For years, we've acted as the public-facing voice of the Wassaic Project. In addition to all of the copy on wassaicproject.org, we provide:

Editorial
Over the years, we've edited two books, Now, more than ever (2020) and Secret of the Friendly Woods (2021); a publication of interviews on newsprint, All Out / All In (2022); an art workbook for kids in English and Spanish. From 2018–2021, we also conducted and published dozens of long-form interviews with artists-in-residence and exhibition artists.

Fundraising materials
We've written and provide direction for WP's Annual Appeal, Annual Report, donor solicitation letters, and benefit invitations during years in which the organization's budget has more than doubled.

A highlight: co-leading WP's successful 15-year anniversary campaign, including creating a tiered giving program and ghostwriting a major donor solicitation letter co-signed by Agnes Gund.

Slide decks
I do a lot of behind-the-scenes work on intro decks for donors and granting organizations, sales decks for art buyers, board reports, all that.

Exhibition texts + artist statements
WP gives their artists freedom to experiment in their exhibitions, so we write exhibition texts that establish a mood rather than cram everyone into a curatorial box. We also edit artist statements for use in those exhibitions, cutting through the art lingo grab bag to provide viewers with accessible ways into the work.

Social media + newsletters
From 2020–2024, we managed the organization’s Instagram (~32k followers) and weekly email marketing lists (~10k subs). Today, we oversee the style guidelines for these platforms in an advisory capacity.

Design + photography
Everything we write is underpinned our relationships with the Wassaic Project's outside designers and photographers. We believe in creating a context, then writing for it.

The top of Maxon Mills, angled upwards against the clouds. Abstract multicolored murals by Will Hutnick fill three windows.

Systems

In 2023–2024, we co-led implementation on the organization’s largest grant to date: a Bloomberg Digital Accelerator. We scoped, wrote an RFP, and supervised a nonprofit consulting firm who:

  • Integrated WP's Shopify, TicketTailor, and Stripe accounts with Salesforce using Zapier and Salesforce Flows. As a result, all incoming art and merch sales, POS sales, ticket sales, donations now automatically generate Salesforce opportunities.
  • Integrated Mailchimp with Salesforce to speed up communications with donors.
  • Built Salesforce automations and reports that synthesize those opportunities into a Quickbooks-friendly format.
  • Refreshed the design of WP's Salesforce instance by removing unused fields and cleaning up page layouts.

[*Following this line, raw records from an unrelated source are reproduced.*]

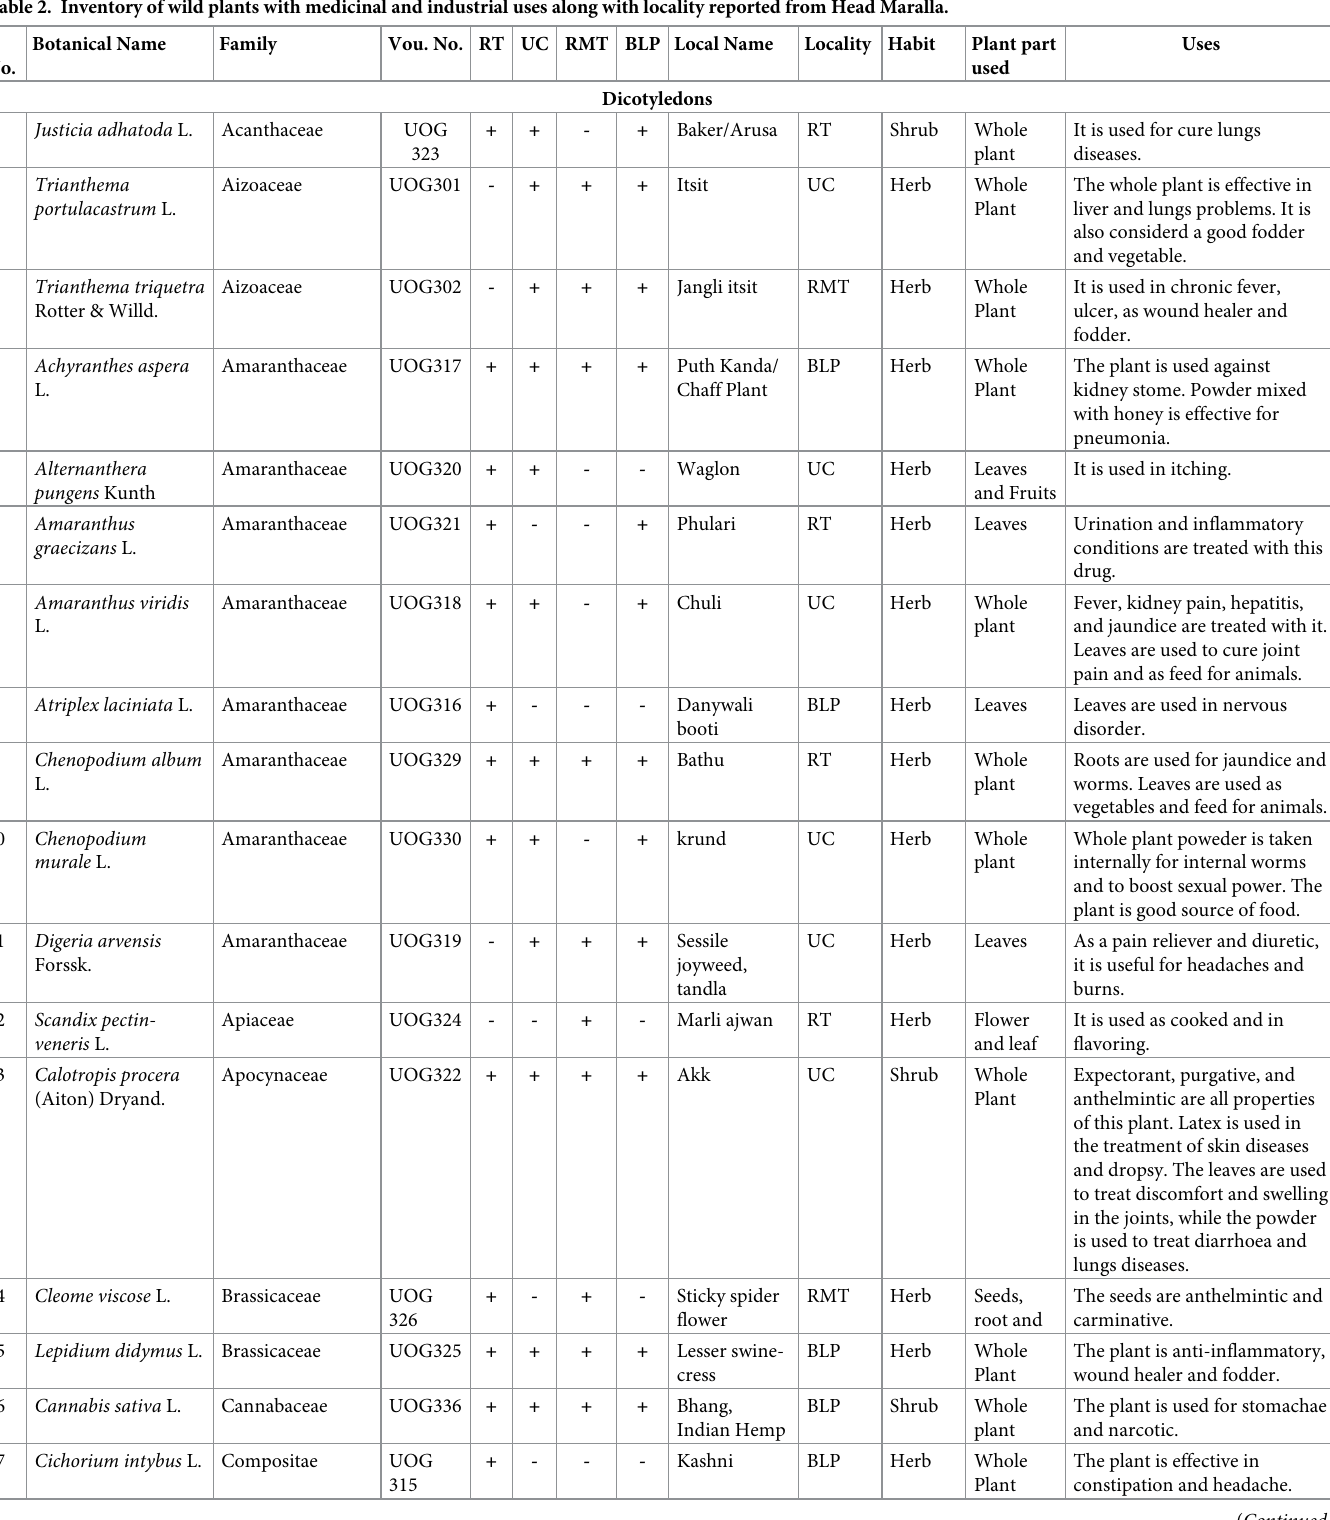
Table 2. Inventory of wild plants with medicinal and industrial uses along with locality reported from Head Maralla. S. Botanical Name Uses No.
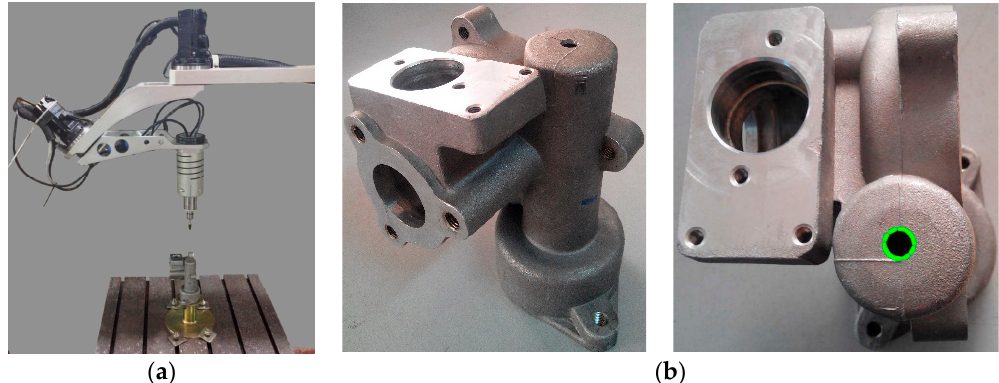
Figure 8. Experimental platform and experimental object: ( a ) experimental platform of improved robot manipulator; ( b ) overall appearance of booster housing.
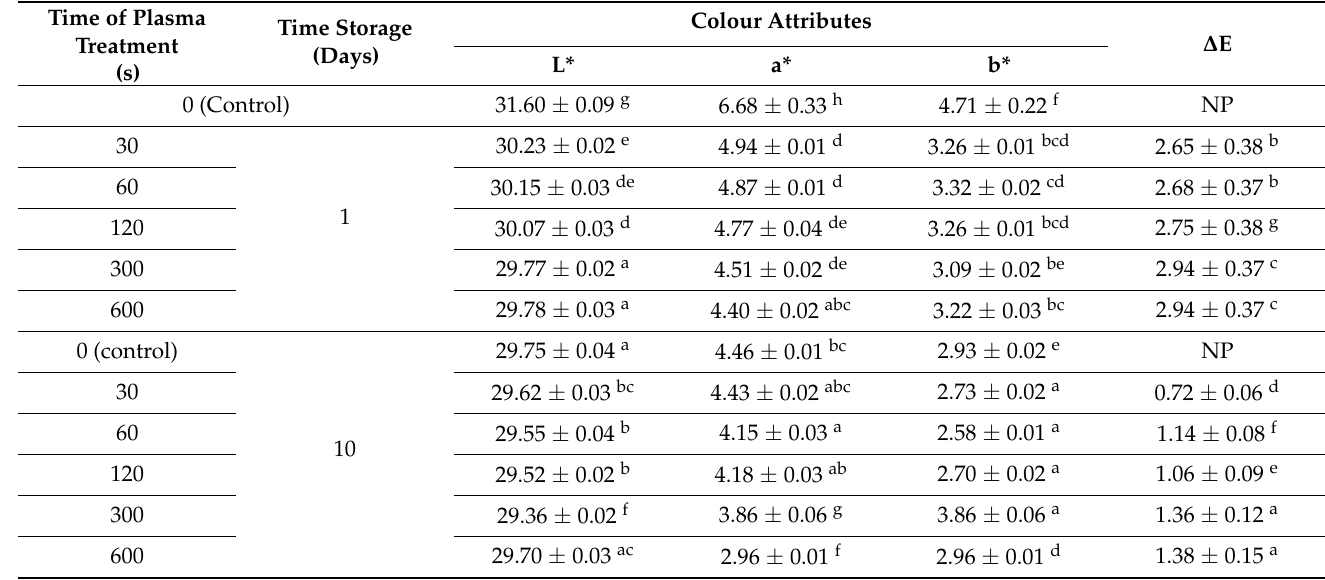
Table 2. Effects of cold plasma processing on color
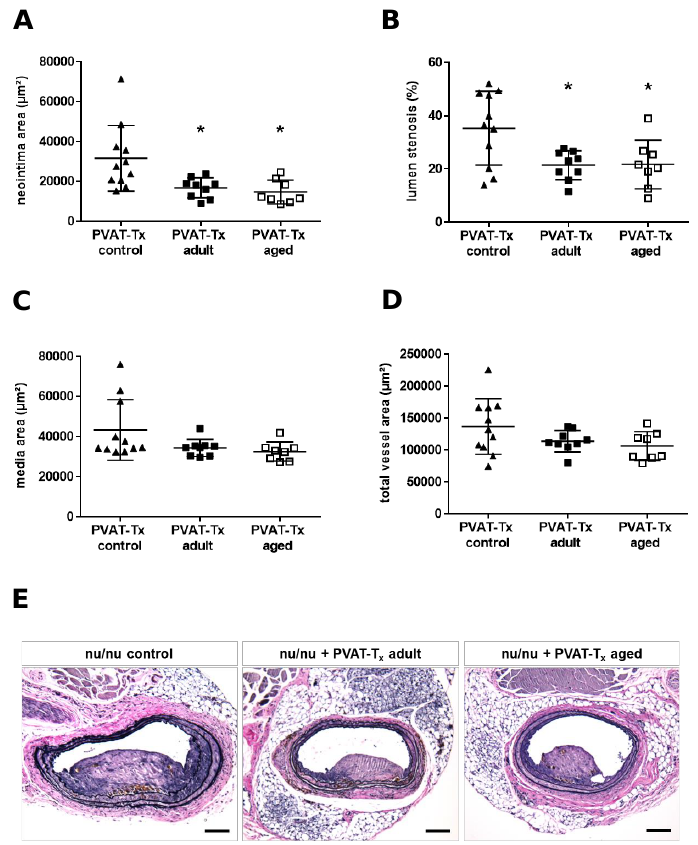
Figure 3. E ff ect of perivascular adipose tissue age on neointima formation. Vascular injury was induced at the carotid artery of NMRI nu / nu mice aged ten weeks immediately followed by transplantation (Tx) of PVAT freshly harvested from the thoracic aorta of adult ( n = 9) or middle-aged ( n = 8) C57BL6JRj mice. Nu / nu mice with their own PVAT left intact and not transplanted were used as control. Three weeks later, the neointima area ( A ), lumen stenosis ( B ), media area ( C ) and total vessel area ( D ) was morphometrically quantified on at least three VES-stained cross-sections and results averaged per mouse. Individual mean values per mouse and the mean ± SD are shown. * p < 0.05 vs. NMRI nu / nu not transplanted with PVAT (control; n = 11), as determined by the Kruskall-Wallis ( A , C ) or one-way ANOVA ( B , D ) test. Representative images are shown in ( E ). Size bars represent 100 µ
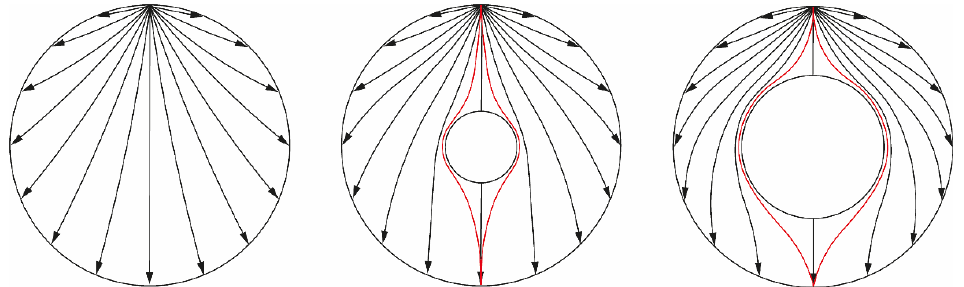
Figure 2. Estimated electric field lines inside the separator pipeline without an insulating core ( left ), with a small core ( middle ) and with a large core ( right ). The excited electrode (source) is always the top one. The black lines correspond to electric field lines reaching each sink electrode, since they are all at a lower potential than the source (grounded together). Additional electric field lines arriving at the electrode opposite to the source are presented in red.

Since launching the project, we've continued maintaining and improving the Wassaic Project's tech stack. Recent projects include:

  • Implementing a program management solution that allows WP to intake information about artists, students, and artworks; track tax forms; and facilitate outbound payments to artists.
  • Implementing a document generation solution that allows WP to create, modify, and track contracts for external parties.
  • Cleaning up five years of historical data in Salesforce.
  • Automating invoicing in Shopify.
  • Introducing a password management system to improve security and facilitate easier access for contractors.